A Bittersweet Anniversary Of Our Aliyah
Today, November 5th, 2023, marks 4 years since my children and I made aliyah (emigrated to Israel). What a bittersweet time it is, as I reflect on the time that has passed.
We left the land and city of our birthplace, Johannesburg, South Africa, and followed our heart to our ancestral homeland.
My husband had paved the way for us, having arrived two months earlier.
To say that I am proud of us as a family unit for all that we have achieved and lived through in these last 4 years is an understatement and there is so much to be grateful for.
Our children were 14 and 12 when we arrived and after the first 4 months, the world shut down with the outbreak of the COVID-19 pandemic. Zoom schooling in a foreign language was nearly impossible and affected my youngest the most. Not only did it affect her integration, but her ability to socialize and form friendships was compromised.
The reprieve that this period of time gave me however, was a blessing. I had been feeling so overwhelmed by the magnitude of aliyah and COVID allowed me to catch my breath. It also provided me with the space to sit and study day and night for my Ministry of Health Nutrition licensing exam. This was an arduous but essential step for me to get my degree recognized. Although I was able to write it in English, a large portion of the study material was in Hebrew.
Once I passed the exam, I could finally open a private practice and continue my work as a clinical dietician and mindset mentor. Part of me had felt lost without my work and I was so relieved to be able to pick up where I had left off in South Africa almost a year prior.
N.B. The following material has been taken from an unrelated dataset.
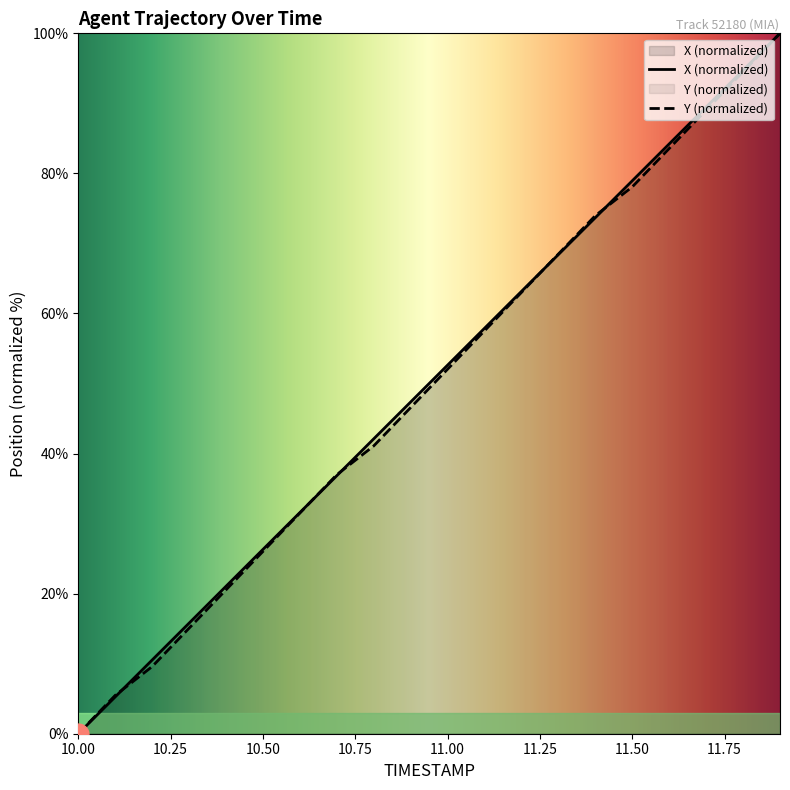

The Y series shows 15.1 at 10.3. True or false?

True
I believe that this has been one of my greatest challenges and achievements since making aliyah. In Johannesburg, I had closed the doors and walked away from a thriving practice that I had built up over 17 years. Had this happened a year later my clients would have naturally transitioned to working over Zoom with me. However, in 2019 working online was not an option that my regular clients were used to.
So, I found myself beginning again and for the first time in my career faced with marketing myself to get my practice off the ground. I can now look back 3 years later and appreciate that despite the challenges, I have grown more than I could ever have dreamed and I have expanded into areas that I would never have been open to had I still been living in South Africa.
The journey of our aliyah has had its ups and downs. We find ourselves now in the midst of a war and despite that, we wouldn’t want to be living anywhere else. We have never witnessed such unity and pride for our nation and yet we mourn together with them for all the loss and terror that has been unleashed.
Living with uncertainty was a concept that we thought we had grasped with the pandemic. But our current situation is one that I don’t believe anyone could have been prepared for.
So how do we, as fairly new Olim, keep a sense of center when so much is upside down?
Whenever asked how we are doing, my answer is that we are “okay” and that we are taking things day by day and in some cases, moment by moment.
After the initial shock and fear, I realized that I had lost my sense of self. I reached out to a trauma therapist for myself and ensured my family received support too.
Slowly and with compassion I have created a space of healing and this was essential, not only for my family, but for the many clients that I am supporting through this.
My consultations have centered around discussions about emotions, experiences, thoughts, and food choices.
Many of my clients have lost their appetites, and others find themselves turning to food as a comfort.
Together we decide on the best tools that they can use to nourish their bodies during this time and how to manage stress and overwhelm more effectively.
I have used this time to offer free webinars for my greater community on managing stress and emotional eating as well as on how to feel safe again in a time where we all feel such a threat to our existence.
This is my way of fighting the terror, by rising up, helping others, and doing what fills me with purpose and which gives my life meaning.
I pray for peace and the safe return of the hostages and our soldiers who are on the front lines. The truth is that we are all on the front lines of this war in some way or another. Whether we have children or family in the army, or if we are the support for those who do.
I take such strength in the unity and hope that is Am Yisrael and I look forward to celebrating many more years in this miraculous country.